Why the History MA is right for me
by Owen Arkley
Hi, my name is Owen. Choosing which subject to study for my Master's was difficult but I eventually settled on History for a number of reasons, chief among them the flexibility it gave.
When it was time to apply for my Master’s, I found it difficult to choose which subject to go with – a struggle I was all too familiar with. In 2016, deciding which of my A-Level subjects to continue at university out of Media Studies, History, and English Literature was an arduous task. I ended up taking a combined English Literature and History degree at Lancaster so I didn’t have to choose between them. As you can imagine, trying to whittle these two equally complex and interesting subjects down to one took a lot of thought!
I eventually settled on the Master's in History for a number of reasons. A natural concern for any history buff is finding an appealing degree when the curriculum can span thousands of years just as easily as it spans the entire globe. Everyone has their area of focus, and how can that be reconciled with the practical limitations of a university course? The solution offered by the History MA at Lancaster is the pathway system.
Through these pathways, students can specialise in topics such as medieval history, early modern history, modern history, and heritage. There is also a parallel course for International and Military History, and one for Digital Humanities, about the growing intersection between historicism and technology. Alternatively, if (like me) you refuse to be put into a box, you can pick any mixture of modules you like – this is the ‘bespoke’ pathway.

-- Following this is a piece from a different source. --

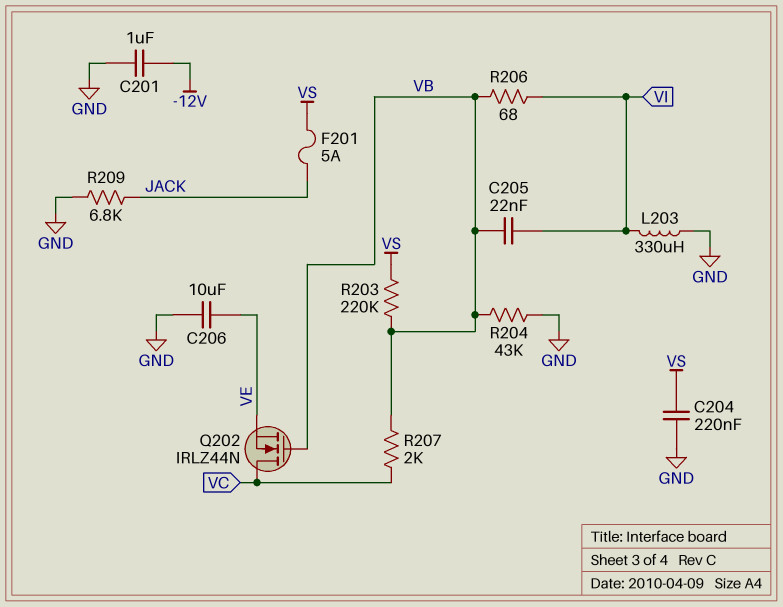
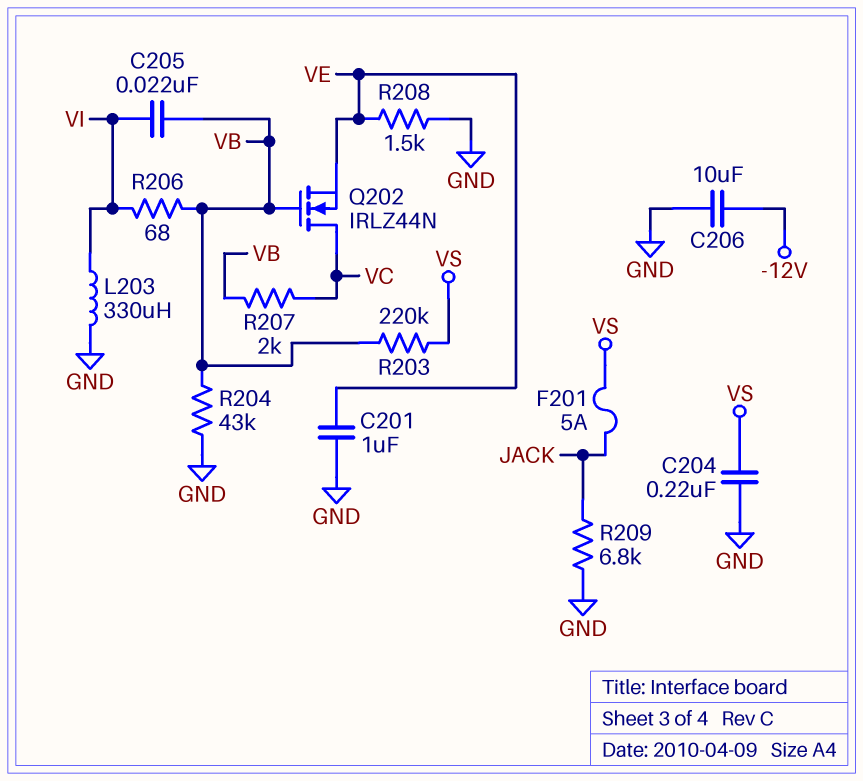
C201: 1uF (-12V, GND) -> 1uF (GND, VE)
C206: 10uF (GND, VE) -> 10uF (-12V, GND)
R208: none -> 1.5k (GND, VE)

I ultimately went for the bespoke option because of the flexibility. As a historian, I consider myself drawn to inequality, particularly of gender, race, and class. Unfortunately, this has made it hard to find a time period I can call my own – injustice has sadly been part of every era. It has also made me more interested in the actual study of history and its myriad sources, rather than particular events. You might think this was a pickle for a student studying the past, but even for someone as awkward about it as me, I was spoilt for choice.
Alongside more traditional themes such as the Cold War, I also chose a few more theoretical modules, such as Beyond the Text which examines the historical significance of different source types, and Critical Heritage Studies which looks into the public presentation of history via museums and statues. On that note, an aspect of the MA which has to be mentioned is the freedom you have to compile your own essay topics – for Critical Heritage Studies, I looked at how museums have used technology and social media to keep afloat during the pandemic. I might just be the first student in the department to use TikTok as an academic source!

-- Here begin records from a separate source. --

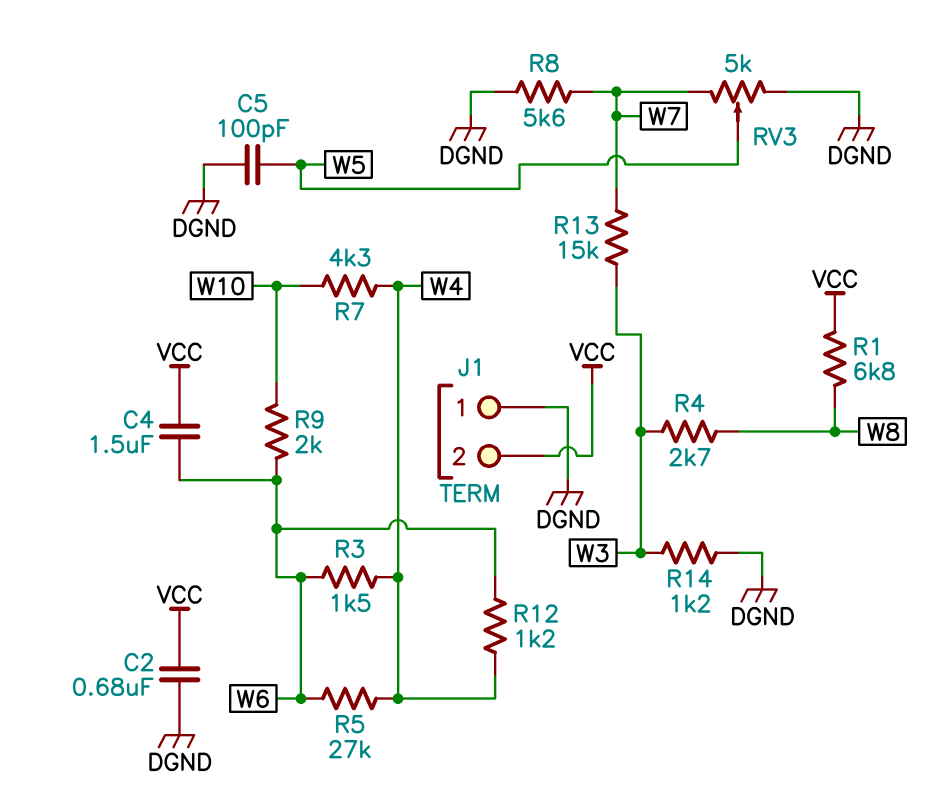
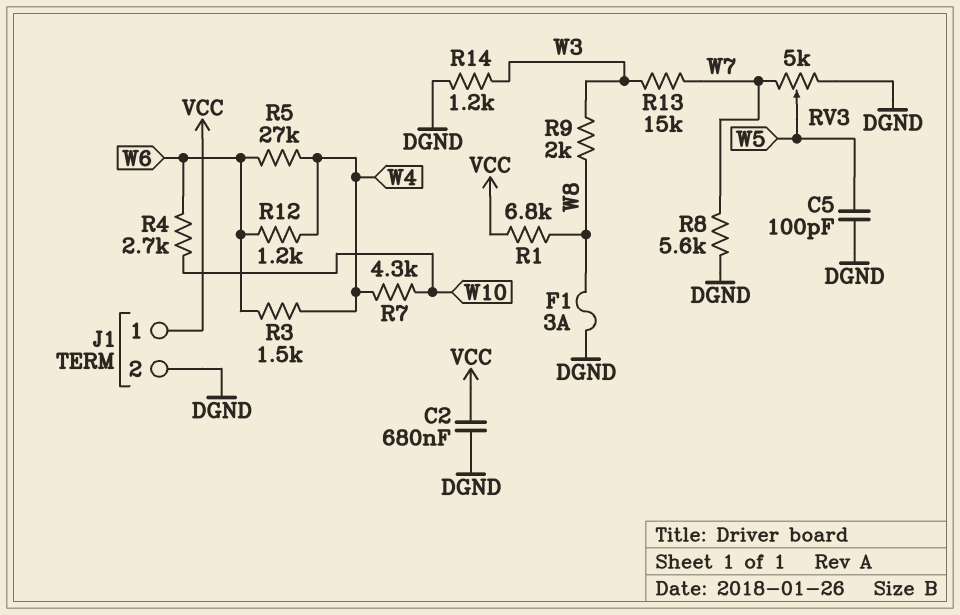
C4: 1.5uF (VCC, W6) -> none
F1: none -> 3A (DGND, W8)
J1 pin 1: DGND -> VCC
J1 pin 2: VCC -> DGND
R4: 2.7k (W3, W8) -> 2.7k (W6, W10)
R9: 2k (W6, W10) -> 2k (W3, W8)

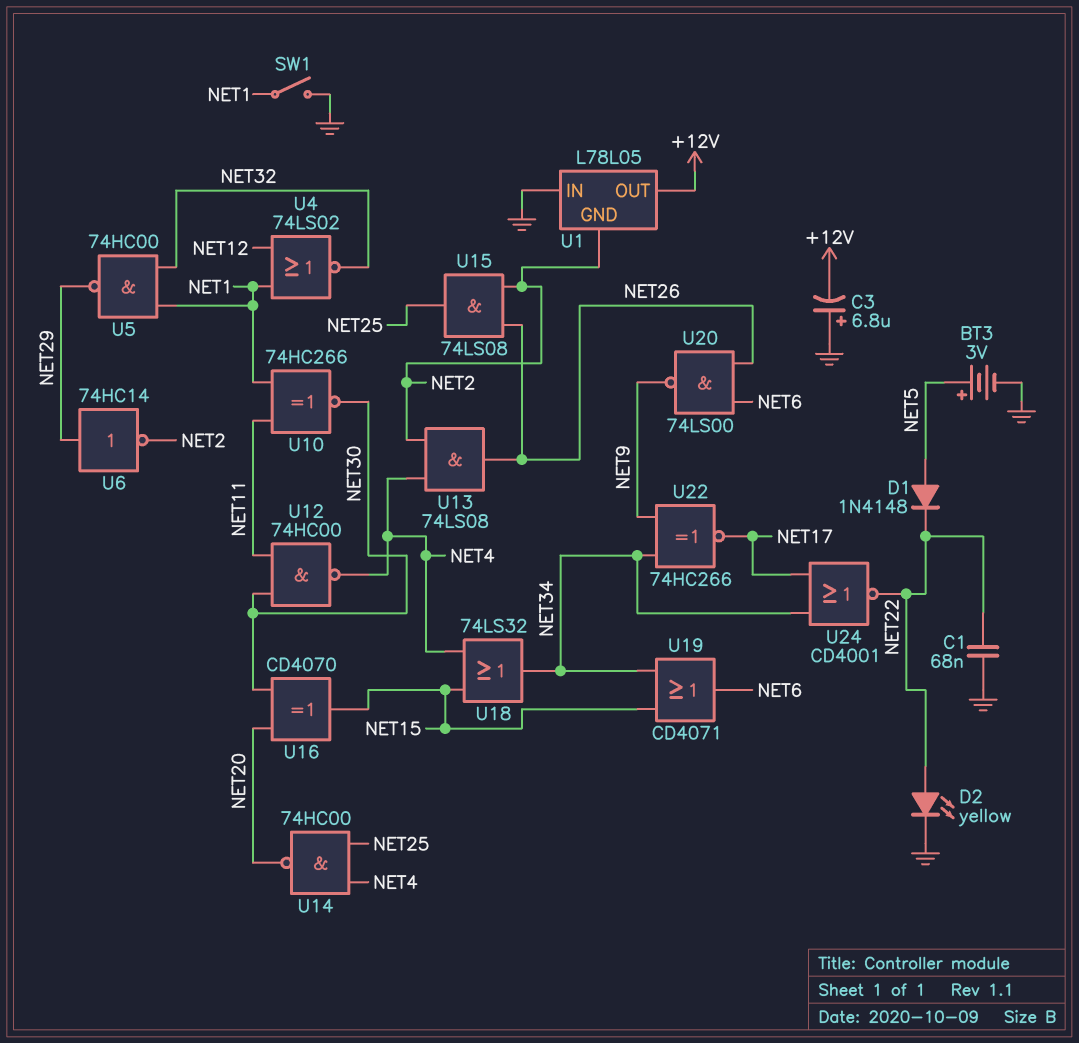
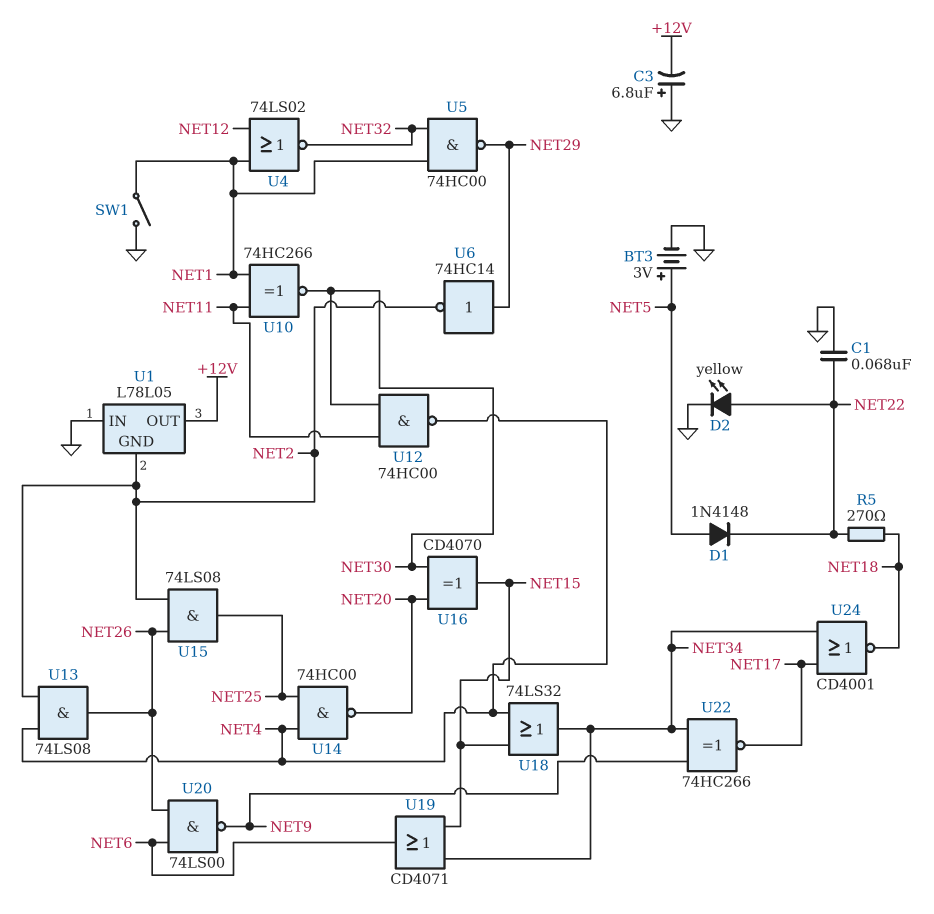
R5: none -> 270 (NET18, NET22)
U24: NOR CD4001 (in NET17, in NET34, out NET22) -> NOR CD4001 (in NET17, in NET34, out NET18)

The highlight, however, has been my placement module, where another student and I have worked with the department’s Elizabeth Roberts Oral History Archive. I was hesitant about taking the module at first: what if I didn’t end up on a placement that I liked? What if the options were extremely limited due to the pandemic? I’m glad that I stuck with it, because it’s been extremely interesting, and it’s really helped me to realise the paths that this degree opens up.
For the placement, we’ve investigated and digitally catalogued an array of items relevant to working class history in the North West, which has given me an even greater appreciation for the lives these people have led, and the conditions in which they lived them. One standout was a moneybox given to families by Lancaster’s electricity company during a recession – the existence of this item alone illustrates that simply keeping the lights on was no easy feat for many people.
All in all, if I had to sum up the History MA in a word, it would be ‘opportunity’. It’s been a great experience so far exploring a variety of different topics. The placement module has also just been absolutely fascinating, to the point that I’m looking to do my dissertation on the archive! As I said, it did take some time to decide whether I wanted to go ahead with a History master’s or not; English Literature will always have a special place in my heart, but I’m confident that I made the right choice.
Owen is studying MA History at Lancaster University.